SET OF TASKS.
1) In the @xcrap/dom documentation, which field in the base value descriptor table is the only one marked as required?
2) Decide whether each statement agrees with the @xcrap/dom documentation. Answer yes or no, and quote the words that settle it.
(a) The limit field sets the maximum number of elements when multiple is true.
(b) The query field of a base value descriptor is required.
(c) extractValues returns one value per matched element.
3) Carry on writing the @xcrap/dom documentation from the point where it stops.

EXCERPT PROVIDED.
+-------+

Instead of passing raw strings as queries, use the css() and xpath() helpers to build typed QueryConfig objects.

import { css, xpath } from "@xcrap/dom"

css("h1")               // { type: "css",   value: "h1" }
xpath("//h1")           // { type: "xpath", value: "//h1" }

📤 Extracting Data

extractValue — single value from a single element

import { DomParser, css, extract } from "@xcrap/dom"

const html = `<html><body><h1>Hello World</h1></body></html>`
const parser = new DomParser(html)

const title = parser.extractValue({
    query: css("h1"),
    extractor: extract("innerText"),
    default: null  // returned if the element is not found
})

console.log(title) // "Hello World"

extractValues — one value per matched element

import { DomParser, css, extractHref } from "@xcrap/dom"

const html = `<html><body><a href="/a">A</a><a href="/b">B</a></body></html>`
const parser = new DomParser(html)

const links = parser.extractValues({
    query: css("a"),
    extractor: extractHref,
    limit: 10  // optional
})

console.log(links) // ["/a", "/b"]

extractModel — parse a subtree with a DomExtractionModel

import { DomParser, DomExtractionModel, css, extract } from "@xcrap/dom"

const html = `<html><body>
  <h1>Header</h1>
  <p id="user-id">42</p>
  <p class="username">john_doe</p>
</body></html>`

const parser = new DomParser(html)

const model = new DomExtractionModel({
    heading:  { query: css("h1"),        extractor: extract("innerText") },
    userId:   { query: css("#user-id"),  extractor: extract("innerText") },
    username: { query: css(".username"), extractor: extract("innerText") },
})

const data = parser.extractModel({ model })

console.log(data)
// { heading: "Header", userId: "42", username: "john_doe" }

extractModels — parse a list of elements, each with the same model

import { DomParser, DomExtractionModel, css, extractInnerText, extractHref } from "@xcrap/dom"

const html = `<html><body>
  <ul>
    <li><a href="/page/1">Page 1</a></li>
    <li><a href="/page/2">Page 2</a></li>
    <li><a href="/page/3">Page 3</a></li>
  </ul>
</body></html>`

const parser = new DomParser(html)

const itemModel = new DomExtractionModel({
    label: { query: css("a"), extractor: extractInnerText },
    url:   { query: css("a"), extractor: extractHref },
})

const items = parser.extractModels({
    query: css("li"),
    model: itemModel,
    limit: 10  // optional
})

console.log(items)
// [
//   { label: "Page 1", url: "/page/1" },
//   { label: "Page 2", url: "/page/2" },
//   { label: "Page 3", url: "/page/3" },
// ]

🧩 DomExtractionModel — Declarative Extraction

DomExtractionModel receives a shape — a plain object where each key maps to an extraction descriptor.

Base value descriptor

| Field | Type | Required | Description | |---|---|---|---| | query | QueryConfig | No | CSS or XPath query to locate the element | | extractor | ExtractorFunction | Yes | Function that receives the element and returns a value | | multiple | boolean | No | If true, matches all elements and returns an array | | limit | number | No | Max number of elements when multiple: true | | default | string \| string[] \| null | No | Fallback value when the element is not found |

Nested model descriptor (sub-parsing)

+-------+

DATA SECTION.
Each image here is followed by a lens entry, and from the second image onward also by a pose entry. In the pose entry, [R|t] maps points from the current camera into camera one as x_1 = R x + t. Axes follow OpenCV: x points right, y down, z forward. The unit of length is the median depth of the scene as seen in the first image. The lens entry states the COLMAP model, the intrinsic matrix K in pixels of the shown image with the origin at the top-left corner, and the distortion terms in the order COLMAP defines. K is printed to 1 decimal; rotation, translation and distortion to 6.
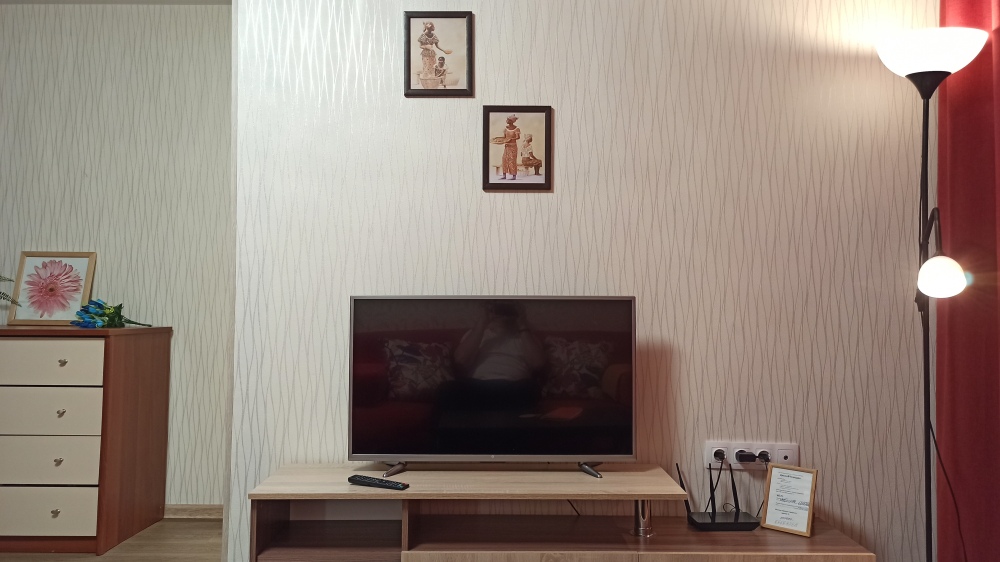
lens RADIAL K [[734.0, 0, 498.4], [0, 734.0, 283.4], [0, 0, 1]] dist [0.074631, -0.074394]
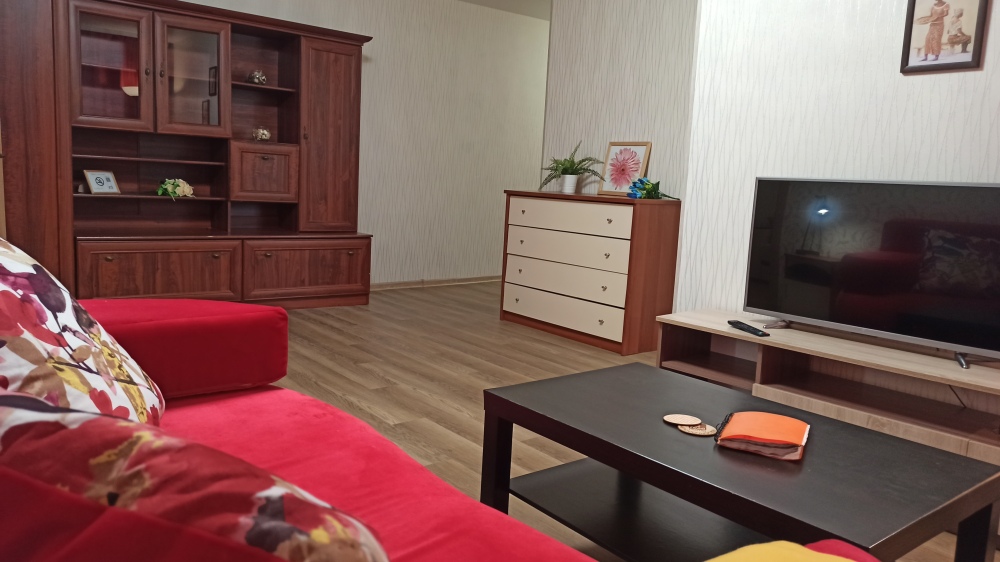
lens RADIAL K [[734.0, 0, 498.4], [0, 734.0, 283.4], [0, 0, 1]] dist [0.074631, -0.074394]
pose [[0.646019, 0.133867, -0.751491, 0.427026], [-0.018332, 0.986939, 0.160050, 0.002360], [0.763101, -0.089619, 0.640036, -0.097429]]
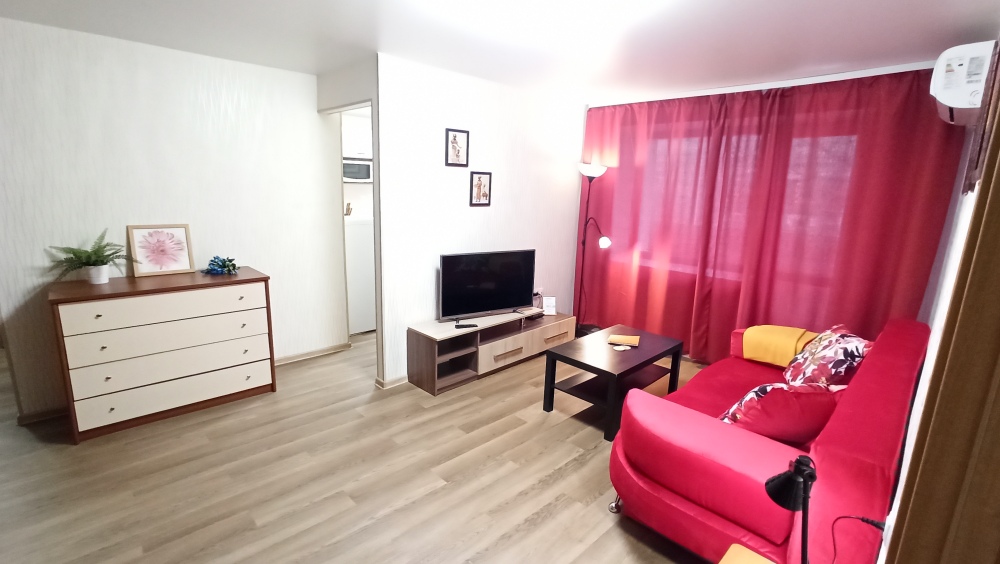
lens RADIAL K [[454.9, 0, 497.3], [0, 454.9, 282.5], [0, 0, 1]] dist [-0.057238, 0.033875]
pose [[0.704231, -0.129196, 0.698117, -1.052613], [-0.042403, 0.973894, 0.223007, -0.220598], [-0.708704, -0.186650, 0.680368, -0.148557]]
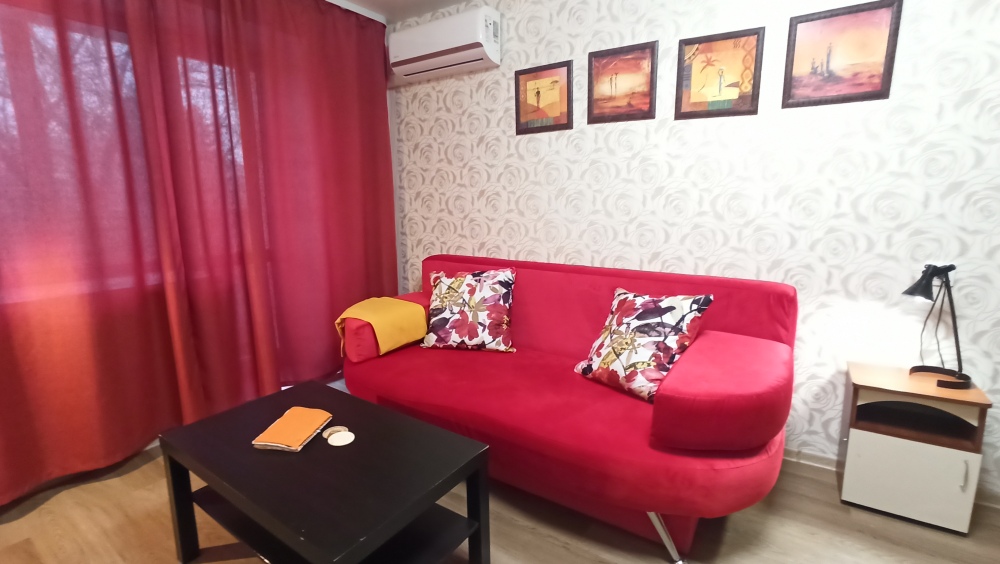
lens RADIAL K [[479.8, 0, 498.0], [0, 479.8, 267.0], [0, 0, 1]] dist [-0.001288, 0.000023]
pose [[-0.832119, -0.080342, 0.548746, -0.451504], [-0.005370, 0.990572, 0.136886, -0.079211], [-0.554571, 0.110959, -0.824706, 0.820119]]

+-------+

ANSWERS PROVIDED.
1) The extractor field is the only required one.

2)
(a) Yes: "Max number of elements when multiple: true"
(b) No: "query | QueryConfig | No"
(c) Yes: "extractValues — one value per matched element"

3)
| Field | Type | Required | Description | |---|---|---|---| | query | QueryConfig | Yes | Query to locate the root element for the nested model | | model | ExtractionModel | Yes | Another DomExtractionModel to parse the subtree | | multiple | boolean | No | If true, applies the model to every matched element | | limit | number | No | Max number of elements when multiple: true | | extractor | ExtractorFunction | No | Optional post-processor before feeding into model.parse() |

Using XPath

import { DomExtractionModel, xpath, extract } from "@xcrap/dom"

const model = new DomExtractionModel({
    heading: {
        query: xpath("//h1"),
        extractor: extract("innerText")
    }
})

Extracting arrays

import { DomExtractionModel, css, extractInnerText } from "@xcrap/dom"

const model = new DomExtractionModel({
    tags: {
        query: css("li"),
        extractor: extractInnerText,
        multiple: true,
        limit: 5
    }
})

Nested models

import { DomExtractionModel, css, extractInnerText, extractHref } from "@xcrap/dom"

const linkModel = new DomExtractionModel({
    label: { query: css("a"), extractor: extractInnerText },
    href:  { query: css("a"), extractor: extractHref },
})

const pageModel = new DomExtractionModel({
    title: { query: css("h1"), extractor: extractInnerText },
    links: { query: css("li"), model: linkModel, multiple: true },
})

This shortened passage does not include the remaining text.